I didn’t fucking care.
The sword lay in Rogan’s hand and the ring was rising toward his waiting finger.
Time was up.
I dropped to my knees, spun around, and thrust a knife through Alan’s knee, twisting it sideways and slicing away a good chunk of his kneecap in the process. He screamed and fell, but somehow gathered air and cast it at me, throwing me across the cavern. I hit the wall with a grunt, and felt the earth moving at my back as Seryn tried to encase me. I rolled away, a scream tearing up my throat as my weight rested briefly on my broken arm. Caught a brief glimpse of the ring sliding over Rogan’s hand and knew time was up. I surged to my feet and ran straight at him, knife raised, ready to strike.
Air hit me again, lifting me up, moving me forward. Toward the gate, toward the Annwfyn gathering on the other side.
I screamed in denial and reached for the lightning that burned through my system. It erupted from my skin, a blanket of brightness that flung itself at the bleeding man behind me, covering him, binding him, burning him.

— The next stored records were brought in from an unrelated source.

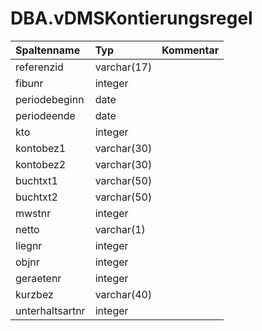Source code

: # DBA.vDMSKontierungsregel

|Spaltenname|Typ|Kommentar|
|:----------|:--|:--------|
|referenzid|varchar(17)||
|fibunr|integer||
|periodebeginn|date||
|periodeende|date||
|kto|integer||
|kontobez1|varchar(30)||
|kontobez2|varchar(30)||
|buchtxt1|varchar(50)||
|buchtxt2|varchar(50)||
|mwstnr|integer||
|netto|varchar(1)||
|liegnr|integer||
|objnr|integer||
|geraetenr|integer||
|kurzbez|varchar(40)||
|unterhaltsartnr|integer||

He opened his mouth, but no sound came out, the flesh at his throat sloughing away, taking with it all ability to speak. His leash of air disintegrated, dropping me hard. I landed on my hands and knees and white-hot pain erupted, flashing up my broken arm and rolling through the rest of me, momentarily threatening to steal consciousness.
I sucked in air, fighting the blackness, fighting the bile that rose up my throat. Air whispered a warning, and I looked up. A massive boulder was coming straight at me.
I flung up a hand, made a fist of air, and knocked the boulder to one side. It crashed against the cavern wall and exploded, sending razor-sharp shards flying through the air. I caught them and flung them back at Seryn.
She slapped the wall, and a river of stone wrapped around her, protecting her from most of the projectiles. Then that wall exploded, and the projectiles were heading back toward me. I cast a shield of air in front of me, forcing them to either side.
Movement, light, caught my eye. I twisted around, but not quickly enough. Lightning hit me, burned me, even as air grabbed me and tossed me forward. Past Rogan, past Seryn, toward the gate.
I screamed another denial and, as my feet and legs slipped into viscous blackness, stabbed wildly at the wall with the knife. It slid into stone as easily as it did flesh, and I stopped with a suddenness that just about yanked my arm out of its socket. On the far side of the soupy blackness, hands grabbed my legs—clawed hands, greedy hands, trying to pull me all the way in even as the heat of lightning arced toward me again. I raised the other knife, let the lightning hit its tip. Let it rip through the blade and into me, then turned it around and flung it back at the storm mage. It incinerated him in an instant.
My grip on the knife hilt slipped against the pressure the Annwfyn were asserting. I twisted around and pointed the other knife at the doorway and unleashed another bolt of lightning. It hit the wall and broke apart. Flesh could get through but nothing else, it seemed.
Then the stone around my anchor began to melt. Seryn. Fury hit, as deep and as dangerous as the storm that rumbled outside. I called to the air, grabbed Seryn, and tossed her into the blackness behind me, aiming her at whoever—whatever—had my legs.
It worked. The minute I was released, I jerked my feet free, yanked the knife from the stone, then dropped to the ground and rolled away from the gate. And for too many seconds, couldn’t do anything more than simply suck in air and fight the blackness that threatened to consume me.
Everything hurt. Everything ached. Burned.
The lightning. It was once again trapped within my flesh.
The answer,the master of all storms had said,will lie in using a conductor to both call down and disperse the storms.
The knives... I thrust one into the ground and imagined all the heat, all the fury, that boiled through me leeching down into it. The knife began to glow a bloody hue as the heat was channeled from my flesh into the soil, making it uncomfortably warm.
The burning stopped, but it wasn’t over yet.